Few young British actresses of her generation have attracted so much critical acclaim for a first leading role as Samantha Morton. When “Under the Skin” preemed at the Edinburgh festival in August 1997, the jury was unanimous in awarding Carine Adler’s searing sexual odyssey the prestigious Michael Powell Award for best new British feature.
— and agreed that Morton’s powerhouse performance was part and parcel of the pic’s success.
Though the low-budget, $1 million movie, both in the U.K. and the U.S., has been more a succes d’estime than a B.O. hit, it already has sent Morton into a media-shy tailspin. When she appeared in a leading role in the BBC’s much-hyped miniseries “Tom Jones” earlier this year, Morton was remarkable for her absence from the publicity hustings.
Still only 20, she already had a solid small-screen track record behind her prior to “Under the Skin,” as a young prostitute in the second series of Granada TV’s “Band of Gold,” as Harriet Smith in Jane Austen’s “Emma” and the title role in “Jane Eyre,” both for London Weekend Television, plus roles in some half-dozen TV series.

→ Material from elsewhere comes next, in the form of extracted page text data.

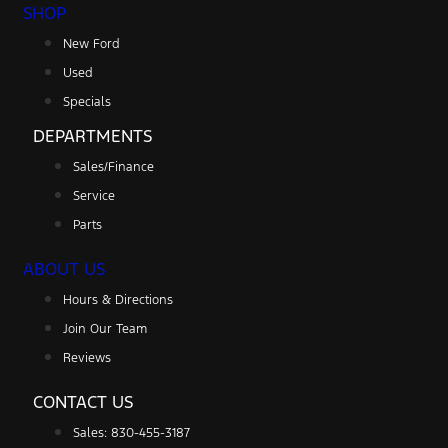
SHOP
New Ford
Used
Specials
DEPARTMENTS
Sales/Finance
Service
Parts
ABOUT US
Hours & Directions
Join Our Team
Reviews
CONTACT US
Sales: 830-455-3187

As Iris, a Liverpudlian girl who tries to exorcise the trauma of her mother’s death through erotic fantasies and increasingly wild sexual escapades, Morton demonstrated in “Under the Skin” a range far beyond the strong but buttoned-up heroines of her TV costumers. It’s the kind of role that may not come her way too often, though she’s already shown further smarts in another contemporary part, as a victimized young woman in Mary McGuckian’s Northern Ireland-set drama “This Is the Sea,” so far little-seen outside the fest circuit.